=== Things to do ===
(A) In the helmet review below, what price does the writer give for the Ovation helmet?
(B) Pick up the helmet review below from its last sentence and keep writing it in the same voice.

=== Passage provided ===
I've been looking forward to Helmet Awareness Day all year. This year, my dutiful Ovation was up for replacement, and I had decided to upgrade to something a little bit nicer. (Don't get me wrong. I loved my Ovation! It was a good helmet, especially for the $60 price point!) So when the magical day of helmet sales finally rolled around, I jumped...

I'd tried both the One K and an IRH on at Dover in April, but honestly couldn't remember enough about the experience to make a decision. Thankfully, free returns make ordering helmets fairly painless. I excitedly donned my show coat and dove in!

The Options: One K Defender & IRH Air 10

First Impressions:
IRH -- Very similar to the Charles Owen look, which I love. The big vents make it more attractive then the competitively priced COs. However, the vents are kind of hidden behind the padding in the interior, making me wonder how effective they really are. The harness is a little cheap, but the back part of the helmet is really nice and padded.

=== Source data ===
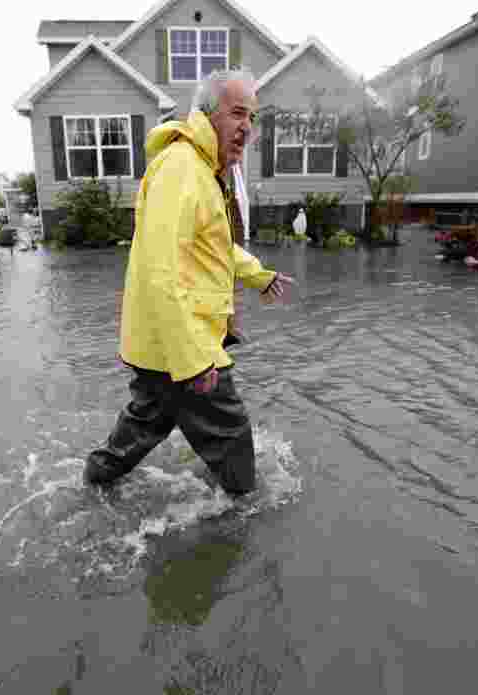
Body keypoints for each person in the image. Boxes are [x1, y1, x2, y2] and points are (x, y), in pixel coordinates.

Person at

=== Answers for each item ===
(A) $60.

(B)
IRH Air.
One K -- The matte finish makes the helmet look almost gray. The front V shaped vent looks silly. The inside is very airy-looking. When you hold up the helmet you can see daylight through the vents, making me think it's probably super ventilated. The harness position is fixed and rather forward. I actually like that, as it feels more secure and less likely that the settings would loosen over time.
One K. With silly face. You're welcome.
The Fit:
IRH -- At first I thought this helmet fit great. It was slightly snug, but not so tight I worried my head would explode. My head touched the top of the helmet, which is usually a sign of okay helmet fit. However, I later noticed the back of the helmet wasn't making contact with my head. Almost like there was a ton of extra space back there. I didn't like that, even though the rest of the helmet fit well.

One K -- I have an obnoxiously small head. (6 5/8", guys. I'm basically a child. It's even hard to find baseball caps that get small enough to fit me.) I ordered the One K in small; though, I would have preferred to order an extra-small, a size listed on One K's size chart but not actually sold anywhere. As expected the small size was a little too big on me. It would probably fit perfectly with my hair under it, but (sorry hunter princesses) I prefer to exercise my right as a Dressage Queen and ride with my hair in a ponytail.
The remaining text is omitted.